> Task to carry out: Your task is to reproduce exactly the lines that run from the beginning of the data through the line where "Page size: 1275x1650." appears.

[Records from a data collection]

%%

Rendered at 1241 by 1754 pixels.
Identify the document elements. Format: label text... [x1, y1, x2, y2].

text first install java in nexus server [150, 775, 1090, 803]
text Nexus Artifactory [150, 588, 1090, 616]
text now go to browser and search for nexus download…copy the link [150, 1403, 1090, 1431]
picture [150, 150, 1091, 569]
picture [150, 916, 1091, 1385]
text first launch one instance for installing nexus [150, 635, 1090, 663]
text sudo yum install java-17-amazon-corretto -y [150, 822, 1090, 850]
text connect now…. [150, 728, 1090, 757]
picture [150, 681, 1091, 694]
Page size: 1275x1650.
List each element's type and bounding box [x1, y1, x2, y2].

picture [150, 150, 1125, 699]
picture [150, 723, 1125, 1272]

%%

> Solution to this problem:
Rendered at 1241 by 1754 pixels.
Identify the document elements. Format: label text... [x1, y1, x2, y2].

text first install java in nexus server [150, 775, 1090, 803]
text Nexus Artifactory [150, 588, 1090, 616]
text now go to browser and search for nexus download…copy the link [150, 1403, 1090, 1431]
picture [150, 150, 1091, 569]
picture [150, 916, 1091, 1385]
text first launch one instance for installing nexus [150, 635, 1090, 663]
text sudo yum install java-17-amazon-corretto -y [150, 822, 1090, 850]
text connect now…. [150, 728, 1090, 757]
picture [150, 681, 1091, 694]
Page size: 1275x1650.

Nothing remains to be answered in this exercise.